Schools. There are few things that will shape our kids’ experience and memories of childhood and adolescence more than the schools they attend. They impact everything from where we choose to live to who we’ll end up friends with. There are a head-spinning number of options out there. Public. Private. Religious. Magnet. Charter. And the programs offered – even by public school systems – can vary wildly. Some schools keep all students from kindergarten through twelfth grade on one campus. Some offer a dedicated middle school for 6th and 7th graders; some for 5th through 8th or 9th.
It probably won’t surprise you to learn that when I began considering what type of school experience I wanted my children to have – a process that began with preschool, shortly after my oldest daughter’s second birthday – I leaned heavily on the older moms in my life for guidance.
These days, having become something of an “older mom” myself, I find myself fielding a lot of “school” questions from friends and acquaintances whose kids are younger than mine. This makes sense to me because I have five kids, the youngest of whom is now a junior in college, so I’ve been around the schoolyard, so to speak.
Plus, I’ve always been committed to finding the right educational environment for each of my (very different) children. Consequently, my kids have been in an unusually wide array of schools over the years: pre-K only programs, K-6 programs, K-8 programs and K-12 programs. School questions also make sense to me given that we live in an area that is so flush with outstanding schools its dizzying. So, as an homage to my own beloved older moms, I’d like to offer my take on the whole how-do-I-pick-the-right-school-for-my-child question and share with you why I am a huge fan of K-8 programs.
K-8 programs give kids the stability and continuity they need for the exponential growth that happens over the course of elementary school
First, they’re nine years long. Even longer – and even better – if your child attends a preschool associated with the K-8. And there is a lot of growing and changing going on in that nine-year span. In fact, I believe that there is no other period of time during a child’s education when he or she learns as much as the stretch between their first day of kindergarten and their last day of eighth grade. High school is about college. College is about careers. But a K-8 elementary school is all about giving children the time to focus just on themselves, on discovering who they are and who they might become.
For sure, a five-year old brings a lot more than glue sticks and crayons to kindergarten; he brings all this amazing potential and a host of nascent talents and interests and challenges and gifts with him. But they’re really just possibilities at that point. He will have to come to know what his particular gifts and interests are, then he will need to be given the space to show them, the guidance to shape them and, ultimately, the confidence to share them. All that takes time.

## [STORED DATA]
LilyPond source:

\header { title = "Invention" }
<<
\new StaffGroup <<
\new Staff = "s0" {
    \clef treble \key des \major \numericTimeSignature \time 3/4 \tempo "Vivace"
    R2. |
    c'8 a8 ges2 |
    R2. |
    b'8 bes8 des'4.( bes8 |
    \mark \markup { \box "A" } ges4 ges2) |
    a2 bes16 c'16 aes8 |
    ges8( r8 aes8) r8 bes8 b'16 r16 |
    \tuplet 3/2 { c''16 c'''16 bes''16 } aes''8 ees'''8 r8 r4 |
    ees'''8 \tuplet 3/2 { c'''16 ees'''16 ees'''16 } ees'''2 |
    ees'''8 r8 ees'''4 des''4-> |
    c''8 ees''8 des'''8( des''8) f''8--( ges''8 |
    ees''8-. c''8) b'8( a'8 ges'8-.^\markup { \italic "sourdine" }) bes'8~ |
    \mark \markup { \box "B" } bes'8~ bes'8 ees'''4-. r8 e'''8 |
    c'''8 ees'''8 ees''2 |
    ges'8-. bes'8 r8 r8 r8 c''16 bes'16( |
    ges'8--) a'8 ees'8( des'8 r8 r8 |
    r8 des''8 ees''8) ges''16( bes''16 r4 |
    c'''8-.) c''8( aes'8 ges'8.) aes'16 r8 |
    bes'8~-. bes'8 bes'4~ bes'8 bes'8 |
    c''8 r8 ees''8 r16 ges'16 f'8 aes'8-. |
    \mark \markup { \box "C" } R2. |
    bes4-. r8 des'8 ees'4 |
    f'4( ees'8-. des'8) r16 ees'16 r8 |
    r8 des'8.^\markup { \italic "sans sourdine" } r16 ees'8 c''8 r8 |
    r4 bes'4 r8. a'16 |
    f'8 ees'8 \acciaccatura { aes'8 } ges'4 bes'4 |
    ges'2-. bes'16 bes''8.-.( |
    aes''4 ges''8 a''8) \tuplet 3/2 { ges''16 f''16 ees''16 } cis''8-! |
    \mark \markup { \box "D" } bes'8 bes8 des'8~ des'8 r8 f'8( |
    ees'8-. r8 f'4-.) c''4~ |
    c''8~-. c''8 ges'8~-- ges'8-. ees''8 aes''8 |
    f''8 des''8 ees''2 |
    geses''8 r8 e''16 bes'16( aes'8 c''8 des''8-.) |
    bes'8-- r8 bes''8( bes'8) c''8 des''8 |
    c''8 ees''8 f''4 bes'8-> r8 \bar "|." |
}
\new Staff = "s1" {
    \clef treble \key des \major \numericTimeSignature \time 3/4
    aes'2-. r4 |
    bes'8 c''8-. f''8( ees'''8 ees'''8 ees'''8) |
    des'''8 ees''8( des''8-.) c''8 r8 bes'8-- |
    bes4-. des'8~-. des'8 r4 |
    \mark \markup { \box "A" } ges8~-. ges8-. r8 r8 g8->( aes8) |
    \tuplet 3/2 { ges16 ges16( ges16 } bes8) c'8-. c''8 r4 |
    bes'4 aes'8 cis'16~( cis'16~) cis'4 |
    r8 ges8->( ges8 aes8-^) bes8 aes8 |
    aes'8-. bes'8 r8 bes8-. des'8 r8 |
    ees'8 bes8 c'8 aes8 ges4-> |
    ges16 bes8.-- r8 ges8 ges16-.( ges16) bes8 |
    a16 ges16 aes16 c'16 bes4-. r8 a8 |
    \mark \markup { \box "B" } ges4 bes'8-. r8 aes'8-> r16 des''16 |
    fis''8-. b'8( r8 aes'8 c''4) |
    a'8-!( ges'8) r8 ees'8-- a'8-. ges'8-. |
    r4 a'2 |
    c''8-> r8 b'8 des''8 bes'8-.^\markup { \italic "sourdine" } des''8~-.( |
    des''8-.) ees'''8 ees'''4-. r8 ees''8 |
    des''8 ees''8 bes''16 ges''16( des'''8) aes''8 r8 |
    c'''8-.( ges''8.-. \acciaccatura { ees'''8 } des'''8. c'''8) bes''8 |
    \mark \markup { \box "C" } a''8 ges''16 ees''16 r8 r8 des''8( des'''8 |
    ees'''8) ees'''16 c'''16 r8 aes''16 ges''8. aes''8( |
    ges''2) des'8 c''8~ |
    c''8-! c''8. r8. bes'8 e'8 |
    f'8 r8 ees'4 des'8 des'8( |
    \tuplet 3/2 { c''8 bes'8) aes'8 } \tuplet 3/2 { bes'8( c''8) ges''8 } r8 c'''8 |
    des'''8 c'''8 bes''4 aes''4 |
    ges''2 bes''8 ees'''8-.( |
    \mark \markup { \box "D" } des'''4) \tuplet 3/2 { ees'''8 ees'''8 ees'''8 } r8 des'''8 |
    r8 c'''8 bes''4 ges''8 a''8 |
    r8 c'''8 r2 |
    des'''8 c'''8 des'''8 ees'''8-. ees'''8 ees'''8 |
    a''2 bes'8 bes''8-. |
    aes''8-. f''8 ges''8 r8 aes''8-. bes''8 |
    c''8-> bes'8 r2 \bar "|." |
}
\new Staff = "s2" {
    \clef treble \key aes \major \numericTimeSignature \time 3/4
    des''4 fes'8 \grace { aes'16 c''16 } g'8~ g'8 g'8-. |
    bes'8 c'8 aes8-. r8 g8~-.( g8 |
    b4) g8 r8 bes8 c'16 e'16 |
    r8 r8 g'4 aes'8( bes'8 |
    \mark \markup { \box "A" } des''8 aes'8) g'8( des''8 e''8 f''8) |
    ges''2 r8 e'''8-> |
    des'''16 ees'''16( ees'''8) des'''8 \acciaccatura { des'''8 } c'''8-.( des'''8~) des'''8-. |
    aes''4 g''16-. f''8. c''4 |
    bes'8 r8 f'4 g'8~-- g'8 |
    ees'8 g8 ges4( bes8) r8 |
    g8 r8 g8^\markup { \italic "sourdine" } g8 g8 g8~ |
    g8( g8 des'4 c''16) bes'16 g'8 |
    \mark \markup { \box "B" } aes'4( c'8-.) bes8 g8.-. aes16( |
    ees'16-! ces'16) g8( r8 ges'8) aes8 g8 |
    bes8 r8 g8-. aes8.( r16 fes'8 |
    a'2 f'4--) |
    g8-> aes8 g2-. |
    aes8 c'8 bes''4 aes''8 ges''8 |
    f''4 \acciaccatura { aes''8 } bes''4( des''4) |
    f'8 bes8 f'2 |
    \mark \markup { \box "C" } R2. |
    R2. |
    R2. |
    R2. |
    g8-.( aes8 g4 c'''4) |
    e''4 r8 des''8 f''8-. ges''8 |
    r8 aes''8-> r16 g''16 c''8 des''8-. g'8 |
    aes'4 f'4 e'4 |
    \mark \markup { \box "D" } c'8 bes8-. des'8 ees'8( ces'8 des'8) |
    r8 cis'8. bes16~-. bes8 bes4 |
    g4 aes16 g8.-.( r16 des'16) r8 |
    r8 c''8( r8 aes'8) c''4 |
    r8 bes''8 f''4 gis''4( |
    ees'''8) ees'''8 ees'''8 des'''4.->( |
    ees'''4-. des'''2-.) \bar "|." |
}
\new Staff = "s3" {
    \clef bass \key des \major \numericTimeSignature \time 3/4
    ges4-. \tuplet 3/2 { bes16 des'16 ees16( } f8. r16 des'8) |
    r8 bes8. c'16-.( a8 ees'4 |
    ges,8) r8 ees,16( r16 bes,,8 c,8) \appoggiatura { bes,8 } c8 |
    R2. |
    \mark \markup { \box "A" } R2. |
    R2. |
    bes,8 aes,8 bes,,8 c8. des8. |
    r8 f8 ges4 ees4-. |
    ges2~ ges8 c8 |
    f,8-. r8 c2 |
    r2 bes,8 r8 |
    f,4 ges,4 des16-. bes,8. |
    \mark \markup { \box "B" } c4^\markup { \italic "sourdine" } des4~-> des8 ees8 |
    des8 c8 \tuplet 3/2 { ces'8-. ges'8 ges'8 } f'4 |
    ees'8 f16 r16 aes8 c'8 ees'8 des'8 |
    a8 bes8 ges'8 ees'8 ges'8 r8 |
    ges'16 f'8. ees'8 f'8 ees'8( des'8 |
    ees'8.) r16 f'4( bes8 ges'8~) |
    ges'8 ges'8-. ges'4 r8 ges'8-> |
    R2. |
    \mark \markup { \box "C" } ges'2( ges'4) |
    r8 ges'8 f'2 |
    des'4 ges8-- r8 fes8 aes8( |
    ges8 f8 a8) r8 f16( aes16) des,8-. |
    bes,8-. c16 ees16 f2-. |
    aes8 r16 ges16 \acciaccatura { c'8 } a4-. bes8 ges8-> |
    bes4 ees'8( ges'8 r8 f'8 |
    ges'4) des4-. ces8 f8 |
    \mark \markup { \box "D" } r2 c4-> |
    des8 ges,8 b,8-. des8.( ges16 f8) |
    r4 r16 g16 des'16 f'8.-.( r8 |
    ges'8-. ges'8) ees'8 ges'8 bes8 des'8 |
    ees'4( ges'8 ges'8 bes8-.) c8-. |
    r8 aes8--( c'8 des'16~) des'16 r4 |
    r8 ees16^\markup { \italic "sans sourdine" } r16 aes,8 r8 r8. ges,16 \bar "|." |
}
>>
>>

## [THINGS TO DO]
(1) Extract each line of the entries that contains the string "clef".
(2) Proceed with the essay on choosing a school, starting right after its final sentence.
The entries have no connection to the essay on choosing a school.

## [ANSWERS TO THE PROBLEMS]
(1)
    \clef treble \key des \major \numericTimeSignature \time 3/4 \tempo "Vivace"
    \clef treble \key des \major \numericTimeSignature \time 3/4
    \clef treble \key aes \major \numericTimeSignature \time 3/4
    \clef bass \key des \major \numericTimeSignature \time 3/4

(2)
K-8s give teachers and staff the time it takes to understand, mentor, and connect with the whole child
It also takes a very nurturing environment. Over the course of elementary school, you will learn so much about your child. More importantly, your child will learn so, so much about themselves, as learners and classmates and playmates and competitors and artists and thinkers and creators and athletes and inhabitants of our planet. They will grow educationally, socially, emotionally and spiritually.
And with all that growth and learning – just trust me on this one – comes a lot of mistakes. That’s good. Learning is about making mistakes. But when a child trips up, she needs a soft place to land. Especially when they’re in those turbulent “middle school” years – possibly the most mistake-laden of anyone’s life – they need the comfort and stability and security of knowing that mistakes don’t define them.
By the time a child is in 6th, 7th or 8th grade in a K-8, those teachers know him. They know his history and his family and his personality. They can be fully present to help him navigate a tricky social situation or an academic challenge because they understand the players and the circumstances and the full curriculum and what this child is really going through right now. Teachers in K-8 schools have the time it takes to understand, mentor and connect with each of their students and each of their famillies.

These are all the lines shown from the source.